Currently, across the United States smart meters are present in well under 5% of the total market. Speakers at the Utilities Telecom Council’s annual conference, held May 5, say use of the advanced devices won’t proliferate unless regulators change their way of thinking.
According to Mike Burns, senior product manager for smart meter manufacturer Itron, a major issue facing utility companies is the fact that regulated prices for the last 20 years have kept rates well below what the market price would be if it were determined by supply and demand. Burns also believes that rate freezes over the last decade have slowed capital investment; resulting in the antiquated, overburdened electrical infrastructure in place throughout America today.
The situation has become so dire that investments totaling $1.5 trillion over the next 20 years, and $900 billion within the next 10 years is needed ”just to keep the lights on,” according to Burns, further commenting that “we’re heading for a train wreck.” These huge capital expenditures, necessary for an aged utility infrastructure, won’t leave much for migrating to innovative technologies such as smart metering.

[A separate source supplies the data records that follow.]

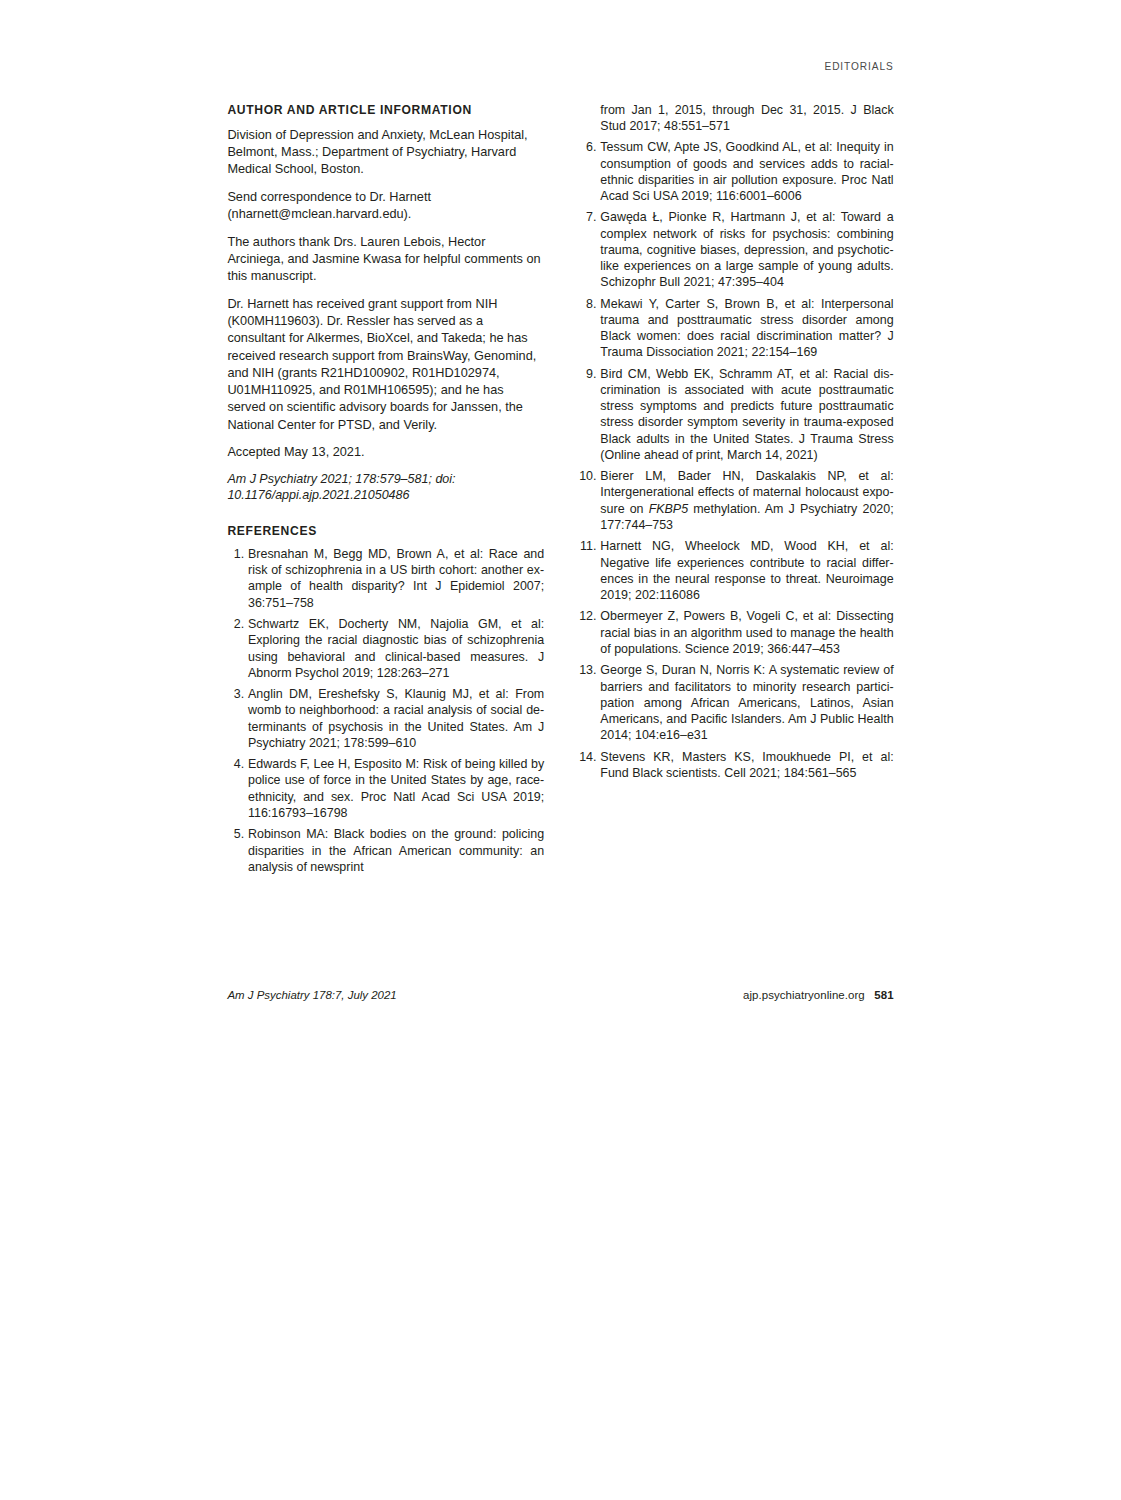Editorials
Author and Article Information
Division of Depression and Anxiety, McLean Hospital, Belmont, Mass.; Department of Psychiatry, Harvard Medical School, Boston.
Send correspondence to Dr. Harnett (nharnett@mclean.harvard.edu).
The authors thank Drs. Lauren Lebois, Hector Arciniega, and Jasmine Kwasa for helpful comments on this manuscript.
Dr. Harnett has received grant support from NIH (K00MH119603). Dr. Ressler has served as a consultant for Alkermes, BioXcel, and Takeda; he has received research support from BrainsWay, Genomind, and NIH (grants R21HD100902, R01HD102974, U01MH110925, and R01MH106595); and he has served on scientific advisory boards for Janssen, the National Center for PTSD, and Verily.
Accepted May 13, 2021.
Am J Psychiatry 2021; 178:579–581; doi: 10.1176/appi.ajp.2021.21050486
References
Bresnahan M, Begg MD, Brown A, et al: Race and risk of schizophrenia in a US birth cohort: another example of health disparity? Int J Epidemiol 2007; 36:751–758
Schwartz EK, Docherty NM, Najolia GM, et al: Exploring the racial diagnostic bias of schizophrenia using behavioral and clinical-based measures. J Abnorm Psychol 2019; 128:263–271
Anglin DM, Ereshefsky S, Klaunig MJ, et al: From womb to neighborhood: a racial analysis of social determinants of psychosis in the United States. Am J Psychiatry 2021; 178:599–610
Edwards F, Lee H, Esposito M: Risk of being killed by police use of force in the United States by age, race-ethnicity, and sex. Proc Natl Acad Sci USA 2019; 116:16793–16798
Robinson MA: Black bodies on the ground: policing disparities in the African American community: an analysis of newsprint
from Jan 1, 2015, through Dec 31, 2015. J Black Stud 2017; 48:551–571
Tessum CW, Apte JS, Goodkind AL, et al: Inequity in consumption of goods and services adds to racial-ethnic disparities in air pollution exposure. Proc Natl Acad Sci USA 2019; 116:6001–6006
Gawęda Ł, Pionke R, Hartmann J, et al: Toward a complex network of risks for psychosis: combining trauma, cognitive biases, depression, and psychotic-like experiences on a large sample of young adults. Schizophr Bull 2021; 47:395–404
Mekawi Y, Carter S, Brown B, et al: Interpersonal trauma and posttraumatic stress disorder among Black women: does racial discrimination matter? J Trauma Dissociation 2021; 22:154–169
Bird CM, Webb EK, Schramm AT, et al: Racial discrimination is associated with acute posttraumatic stress symptoms and predicts future posttraumatic stress disorder symptom severity in trauma-exposed Black adults in the United States. J Trauma Stress (Online ahead of print, March 14, 2021)
Bierer LM, Bader HN, Daskalakis NP, et al: Intergenerational effects of maternal holocaust exposure on FKBP5 methylation. Am J Psychiatry 2020; 177:744–753
Harnett NG, Wheelock MD, Wood KH, et al: Negative life experiences contribute to racial differences in the neural response to threat. Neuroimage 2019; 202:116086
Obermeyer Z, Powers B, Vogeli C, et al: Dissecting racial bias in an algorithm used to manage the health of populations. Science 2019; 366:447–453
George S, Duran N, Norris K: A systematic review of barriers and facilitators to minority research participation among African Americans, Latinos, Asian Americans, and Pacific Islanders. Am J Public Health 2014; 104:e16–e31
Stevens KR, Masters KS, Imoukhuede PI, et al: Fund Black scientists. Cell 2021; 184:561–565
Am J Psychiatry 178:7, July 2021
ajp.psychiatryonline.org581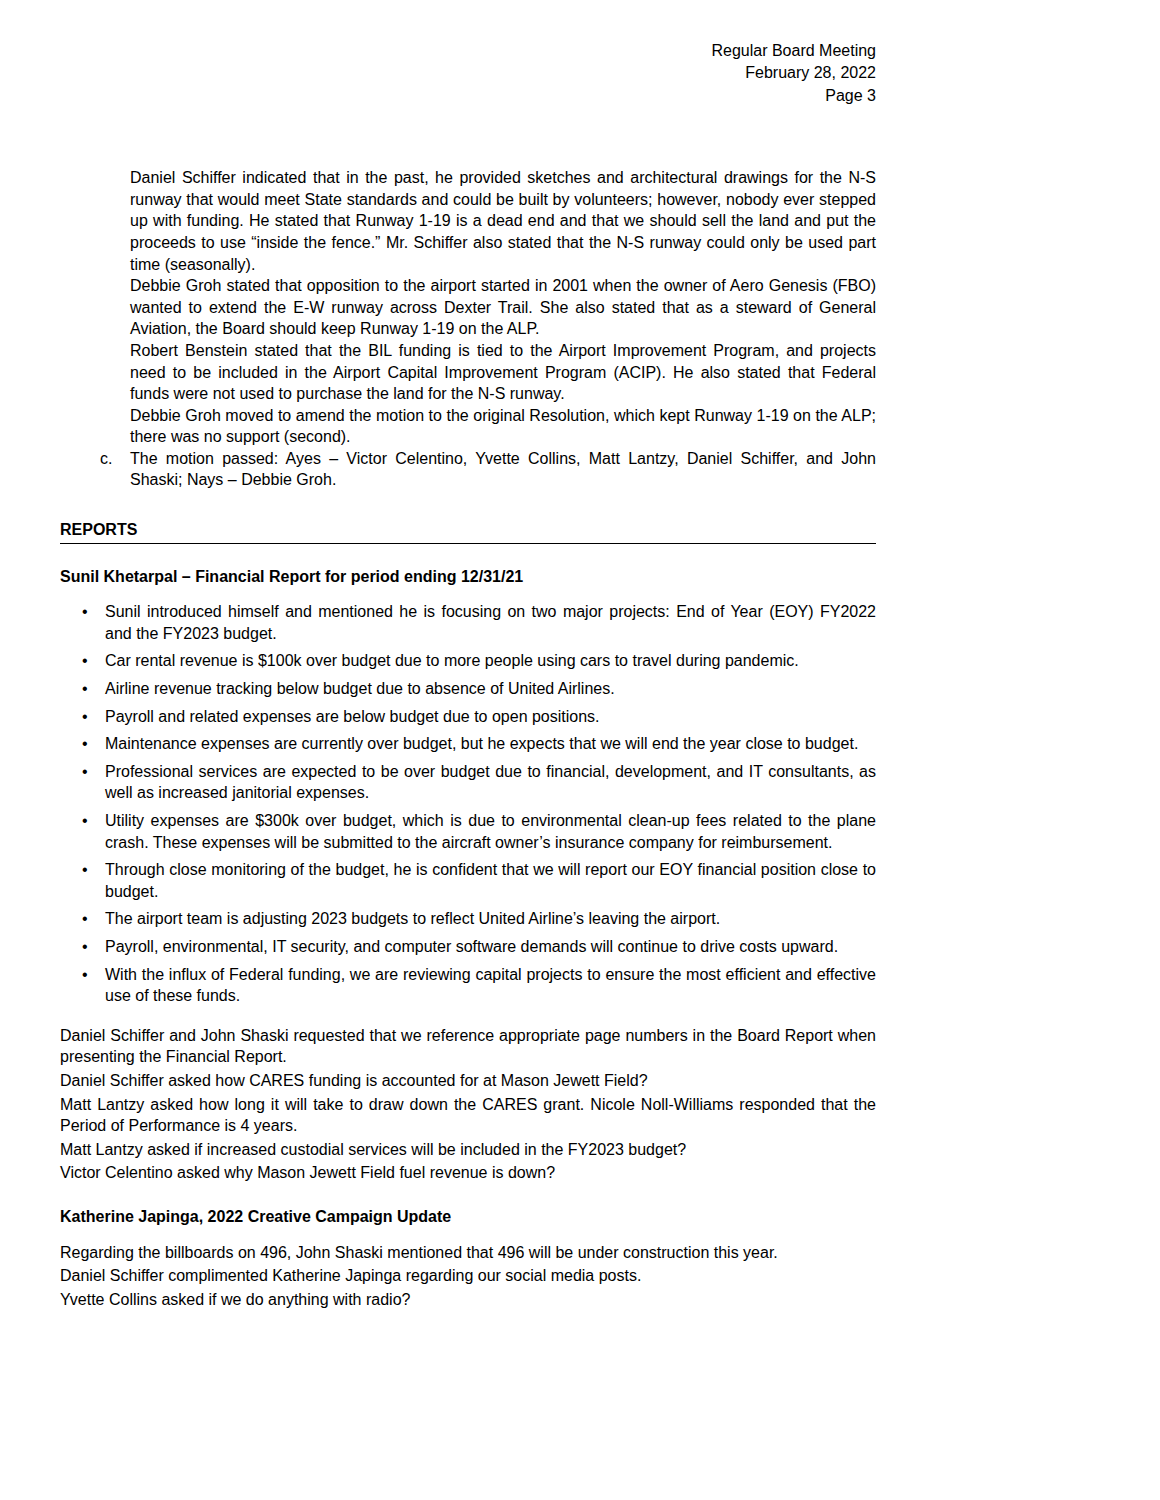Regular Board Meeting
February 28, 2022
Page 3
Daniel Schiffer indicated that in the past, he provided sketches and architectural drawings for the N-S runway that would meet State standards and could be built by volunteers; however, nobody ever stepped up with funding. He stated that Runway 1-19 is a dead end and that we should sell the land and put the proceeds to use “inside the fence.” Mr. Schiffer also stated that the N-S runway could only be used part time (seasonally).
Debbie Groh stated that opposition to the airport started in 2001 when the owner of Aero Genesis (FBO) wanted to extend the E-W runway across Dexter Trail. She also stated that as a steward of General Aviation, the Board should keep Runway 1-19 on the ALP.
Robert Benstein stated that the BIL funding is tied to the Airport Improvement Program, and projects need to be included in the Airport Capital Improvement Program (ACIP). He also stated that Federal funds were not used to purchase the land for the N-S runway.
Debbie Groh moved to amend the motion to the original Resolution, which kept Runway 1-19 on the ALP; there was no support (second).
c. The motion passed: Ayes – Victor Celentino, Yvette Collins, Matt Lantzy, Daniel Schiffer, and John Shaski; Nays – Debbie Groh.
REPORTS
Sunil Khetarpal – Financial Report for period ending 12/31/21
Sunil introduced himself and mentioned he is focusing on two major projects: End of Year (EOY) FY2022 and the FY2023 budget.
Car rental revenue is $100k over budget due to more people using cars to travel during pandemic.
Airline revenue tracking below budget due to absence of United Airlines.
Payroll and related expenses are below budget due to open positions.
Maintenance expenses are currently over budget, but he expects that we will end the year close to budget.
Professional services are expected to be over budget due to financial, development, and IT consultants, as well as increased janitorial expenses.
Utility expenses are $300k over budget, which is due to environmental clean-up fees related to the plane crash. These expenses will be submitted to the aircraft owner’s insurance company for reimbursement.
Through close monitoring of the budget, he is confident that we will report our EOY financial position close to budget.
The airport team is adjusting 2023 budgets to reflect United Airline’s leaving the airport.
Payroll, environmental, IT security, and computer software demands will continue to drive costs upward.
With the influx of Federal funding, we are reviewing capital projects to ensure the most efficient and effective use of these funds.
Daniel Schiffer and John Shaski requested that we reference appropriate page numbers in the Board Report when presenting the Financial Report.
Daniel Schiffer asked how CARES funding is accounted for at Mason Jewett Field?
Matt Lantzy asked how long it will take to draw down the CARES grant. Nicole Noll-Williams responded that the Period of Performance is 4 years.
Matt Lantzy asked if increased custodial services will be included in the FY2023 budget?
Victor Celentino asked why Mason Jewett Field fuel revenue is down?
Katherine Japinga, 2022 Creative Campaign Update
Regarding the billboards on 496, John Shaski mentioned that 496 will be under construction this year.
Daniel Schiffer complimented Katherine Japinga regarding our social media posts.
Yvette Collins asked if we do anything with radio?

Besides putting the blame on regulators for discouraging infrastructure investments for more than 20 years, current regulatory policies limit the potential of what utilities and consumers could actually take advantage of when energy usage information is collected. “Smart meters and dumb rates accomplish absolutely nothing,” said Burns.
Regulatory arms of the utility industry are hesitant to adopt variable pricing programs because of the constant pressure from consumer advocacy groups, according to Burns. Consumer advocacy groups are not convinced that market rates would be in the best interest of the customer, especially if some ended up paying more because of misunderstanding in how the pricing plans are structured. Regulators are in constant fear (“deathly afraid” as Burns put it) of a situation where customers’ bills doubled or even tripled after a variable pricing scheme was implemented. If such a “nightmare scenario” were to happen, regulators worry they would lose their jobs.
Dr. Henry Jones, CTO at smart meter innovator SmartSynch, believes the promise that smart meters have to offer society can get through to regulators. The utility industry must provide a business case for smart meters that is so compelling that its provisions cannot be ignored. The way to do this, according to Jones, is to “look at who’s been successful so far.”
Examples of success stories are not difficult to find. Southern California Edison has deployed the devices. Even though current deployments represent about a quarter of one percent of the energy provider’s total meters in the field, they are accounting for more than half of total revenues. This translates to over $2 billion every year for the utility. The big bump in revenues comes from the fact that smart meters are much more accurate than traditional, mechanical meters. “The move to AMI [advanced metering infrastructure] is a huge upgrade,” added Jones.